Datafast implements prompt expansion using the expand_prompts function. This function is used internally by dataset classes, but you can also use it directly for custom applications:

from datafast.expanders import expand_prompts

templates = ["Tell me about {{animal}} in {{environment}}"]
placeholders = {
    "animal": ["lions", "dolphins", "eagles"],
    "environment": ["desert", "ocean", "mountain"]
}

# Combinatorial expansion (all combinations)
expanded = expand_prompts(
    prompt_templates=templates,
    placeholders=placeholders,
    combinatorial=True
)

# Random sampling (5 random combinations)
expanded_random = expand_prompts(
    prompt_templates=templates,
    placeholders=placeholders,
    combinatorial=False,
    num_random_samples=5
)

Each expansion returns both the expanded prompt and metadata about which values were used for each placeholder.

Best Practices

  • Start Small: Begin with a small number of placeholders and values to understand the expansion
  • Monitor Expansion Size: Check the expected number of outputs before running the full generation
  • Use Meaningful Variations: Choose placeholder values that create meaningfully different prompts
  • Balance Coverage vs.
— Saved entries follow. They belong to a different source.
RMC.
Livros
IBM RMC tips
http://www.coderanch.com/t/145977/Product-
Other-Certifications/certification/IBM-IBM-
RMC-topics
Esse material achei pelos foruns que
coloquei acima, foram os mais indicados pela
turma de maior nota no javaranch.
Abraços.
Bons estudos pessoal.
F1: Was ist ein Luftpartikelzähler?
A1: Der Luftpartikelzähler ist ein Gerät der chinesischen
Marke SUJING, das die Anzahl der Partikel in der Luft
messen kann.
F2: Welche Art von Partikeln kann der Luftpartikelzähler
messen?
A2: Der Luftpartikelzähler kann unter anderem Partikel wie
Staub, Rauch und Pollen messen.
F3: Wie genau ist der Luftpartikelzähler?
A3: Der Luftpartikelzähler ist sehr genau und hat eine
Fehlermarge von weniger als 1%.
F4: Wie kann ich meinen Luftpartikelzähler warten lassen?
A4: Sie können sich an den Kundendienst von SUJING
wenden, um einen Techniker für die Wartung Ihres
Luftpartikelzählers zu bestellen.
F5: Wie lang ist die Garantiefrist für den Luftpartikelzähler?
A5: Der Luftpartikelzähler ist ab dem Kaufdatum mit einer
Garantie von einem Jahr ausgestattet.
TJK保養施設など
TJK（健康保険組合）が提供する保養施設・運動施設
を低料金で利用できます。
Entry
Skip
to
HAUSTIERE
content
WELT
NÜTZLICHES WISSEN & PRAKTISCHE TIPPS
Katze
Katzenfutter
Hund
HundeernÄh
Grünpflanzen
Volume: Decide whether complete coverage (combinatorial) or sampling is more appropriate
  • Use Multiple Providers: Combine prompt expansion with multiple LLM providers for maximum diversity

Common Pitfalls

  • Too Many Combinations: Avoid creating too many combinations which can lead to excessive API costs
  • Missing Mandatory Placeholders: Ensure all required placeholders for your dataset type are included
  • Inconsistent Placeholder Format: Use single curly braces for mandatory placeholders and double for optional ones
  • Unclear Expansions: Having too many placeholders can make it hard to interpret the results
  • Conflicting Placeholders: Be careful with prompt expansion as some combinations may lead to nonsense!